FORT HOOD — “Staff Sgt. Maldonado.”
Silence echoed through the Memorial Chapel, as 1st Sgt. Chad McDaniels conducted roll call.
“Staff Sgt. Guadalupe Maldonado,” he said again. More silence. “Staff Sgt. Guadalupe Maldonado Jr.”
McDaniels stepped to the side of the soldier’s cross as the final roll call for the dead soldier ended and the 21-gun salute began outside.
Soldiers, family members and friends of 1st Battalion, 5th Cavalry Regiment, 2nd Brigade Combat Team, 1st Cavalry Division, came together Wednesday morning to honor their fallen brother.
Maldonado died Feb. 1 at age 36 after a battle with colon cancer.
“He loved the Army,” said Staff Sgt. Michael Hedgeman, who served with Maldonado. “He loved his family, especially his children. We will always remember Lupe — proud soldier, strong NCO, family man.”
Hedgeman joked that Maldonado likely went to sleep each night singing cadence.
The two arrived to the “Black Knight” Battalion just a month apart and became good work friends.
“It’s easy to get to know him, because he’s a meticulous person. So when something was wrong, he would tell you. He was very outgoing and very disciplined,” Hedgeman said.
“I would follow him into combat any day of the week.”
Obvious through his work was Maldonado’s dedication to service and soldiers, said Lt. Col. Michael Kielpinski, rear detachment commander for 2nd Brigade.
Maldonado’s cancer diagnosis came just months before his unit was set to deploy to Afghanistan.

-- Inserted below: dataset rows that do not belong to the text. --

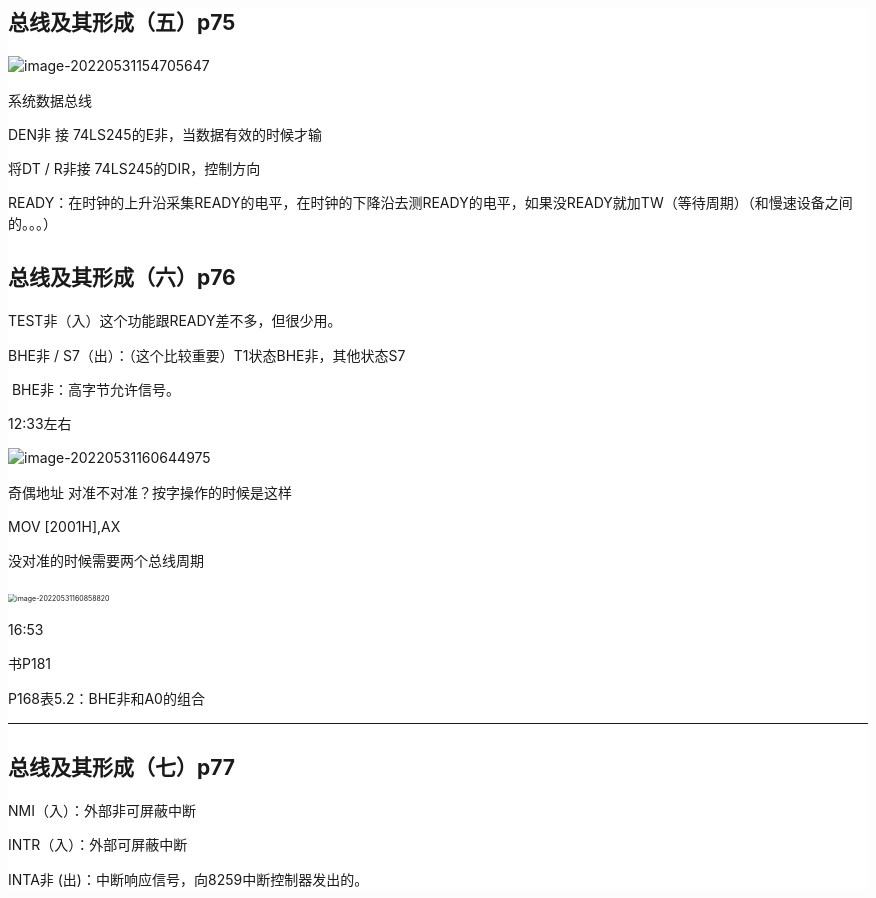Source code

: 

## 总线及其形成（五）p75

![image-20220531154705647](C:\Users\12048\AppData\Roaming\Typora\typora-user-images\image-20220531154705647.png)

系统数据总线

DEN非 接 74LS245的E非，当数据有效的时候才输

将DT / R非接 74LS245的DIR，控制方向



READY：在时钟的上升沿采集READY的电平，在时钟的下降沿去测READY的电平，如果没READY就加TW（等待周期）（和慢速设备之间的。。。）



## 总线及其形成（六）p76



TEST非（入）这个功能跟READY差不多，但很少用。

BHE非  / S7（出）：（这个比较重要）T1状态BHE非，其他状态S7

​	BHE非：高字节允许信号。



12:33左右

![image-20220531160644975](C:\Users\12048\AppData\Roaming\Typora\typora-user-images\image-20220531160644975.png)

奇偶地址  对准不对准？按字操作的时候是这样

MOV [2001H],AX

没对准的时候需要两个总线周期

<img src="C:\Users\12048\AppData\Roaming\Typora\typora-user-images\image-20220531160858820.png" alt="image-20220531160858820" style="zoom:50%;" />

16:53

书P181



P168表5.2：BHE非和A0的组合

-------------------------------



## 总线及其形成（七）p77

NMI（入）：外部非可屏蔽中断

INTR（入）：外部可屏蔽中断

INTA非 (出)：中断响应信号，向8259中断控制器发出的。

Kielpinski recalled when doctors told Maldonado of the cancer, he hadn’t yet grasped the severity and asked, “Can I still deploy?”

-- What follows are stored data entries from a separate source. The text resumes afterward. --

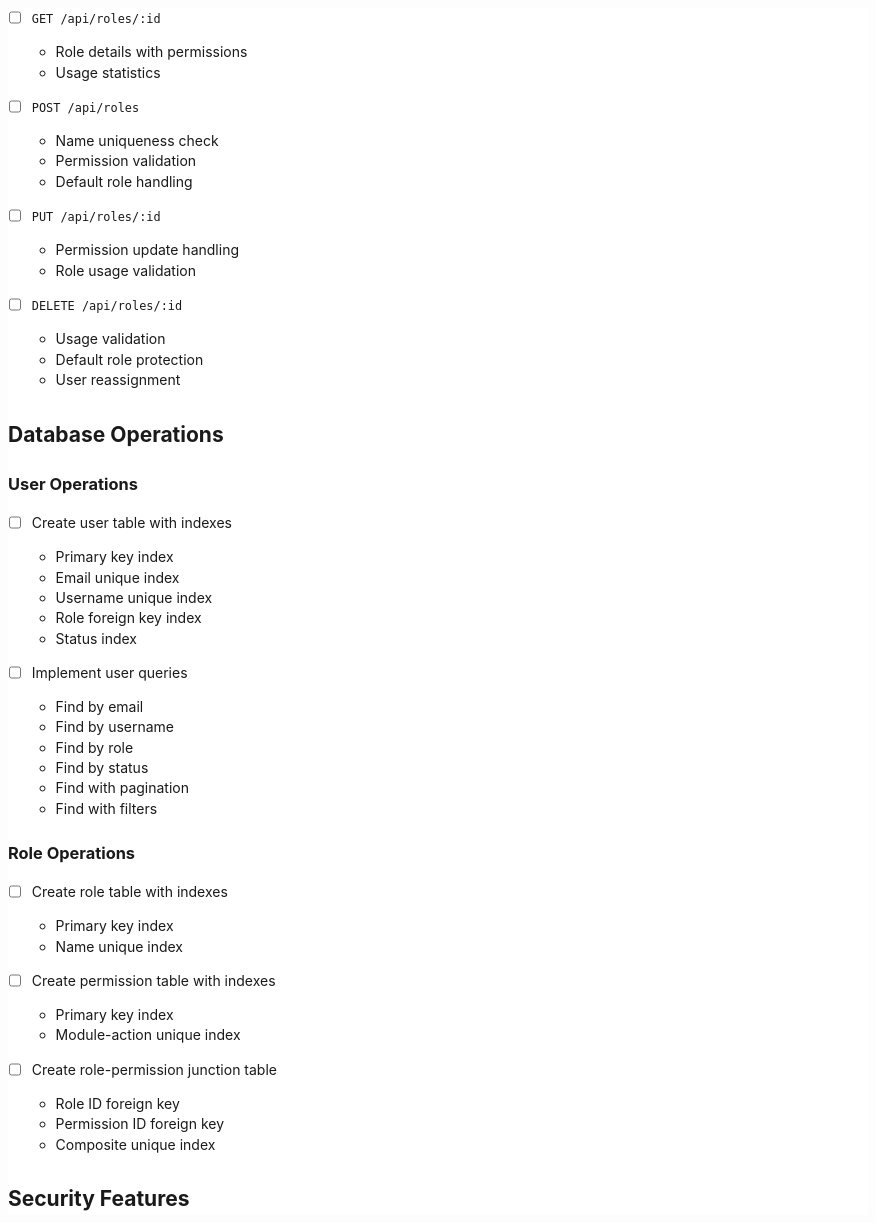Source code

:    - [ ] `GET /api/roles/:id`
     - Role details with permissions
     - Usage statistics
   
   - [ ] `POST /api/roles`
     - Name uniqueness check
     - Permission validation
     - Default role handling
   
   - [ ] `PUT /api/roles/:id`
     - Permission update handling
     - Role usage validation
   
   - [ ] `DELETE /api/roles/:id`
     - Usage validation
     - Default role protection
     - User reassignment

## Database Operations

### User Operations
- [ ] Create user table with indexes
  - Primary key index
  - Email unique index
  - Username unique index
  - Role foreign key index
  - Status index

- [ ] Implement user queries
  - Find by email
  - Find by username
  - Find by role
  - Find by status
  - Find with pagination
  - Find with filters

### Role Operations
- [ ] Create role table with indexes
  - Primary key index
  - Name unique index

- [ ] Create permission table with indexes
  - Primary key index
  - Module-action unique index

- [ ] Create role-permission junction table
  - Role ID foreign key
  - Permission ID foreign key
  - Composite unique index

## Security Features
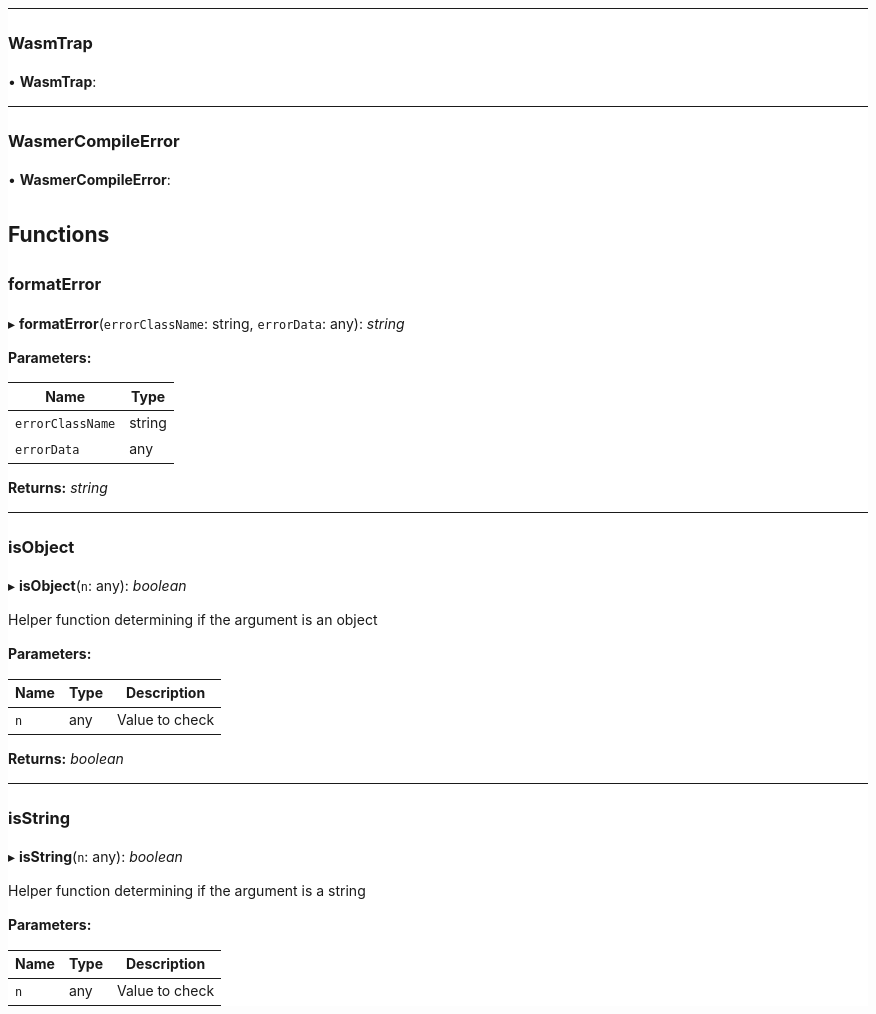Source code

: ___

###  WasmTrap

• **WasmTrap**:

___

###  WasmerCompileError

• **WasmerCompileError**:

## Functions

###  formatError

▸ **formatError**(`errorClassName`: string, `errorData`: any): *string*

**Parameters:**

Name | Type |
------ | ------ |
`errorClassName` | string |
`errorData` | any |

**Returns:** *string*

___

###  isObject

▸ **isObject**(`n`: any): *boolean*

Helper function determining if the argument is an object

**Parameters:**

Name | Type | Description |
------ | ------ | ------ |
`n` | any | Value to check  |

**Returns:** *boolean*

___

###  isString

▸ **isString**(`n`: any): *boolean*

Helper function determining if the argument is a string

**Parameters:**

Name | Type | Description |
------ | ------ | ------ |
`n` | any | Value to check  |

“Most important, in addition to his service, Lupe Maldonado loved his family, and he was dearly loved in return,” Kielpinski said.
“When he came into my office late last year, as we talked, knowing his own fate and as dire as that fate was, his only concern was for his children.”
Hedgeman recalled sitting with the father of three one night, helping Maldonado serialize his weapons collection for his two sons to one day enjoy.
“He loved his family, especially his children. We will always remember Lupe — proud soldier, strong NCO, family man,” Hedgeman said.
Brigade chaplain Capt. John Teitman closed the memorial service by asking people to grieve together, and lean on one another for support.
“This man was part of our lives — respected, beloved — and we hurt,” Teitman said. Hurt can leave people daring to ask challenging questions beginning with the words “if” and “why.”
“We recognize that there are ultimately no satisfying answers to these thoughts,” he said.
“Be comforted by hope and healing through each other.”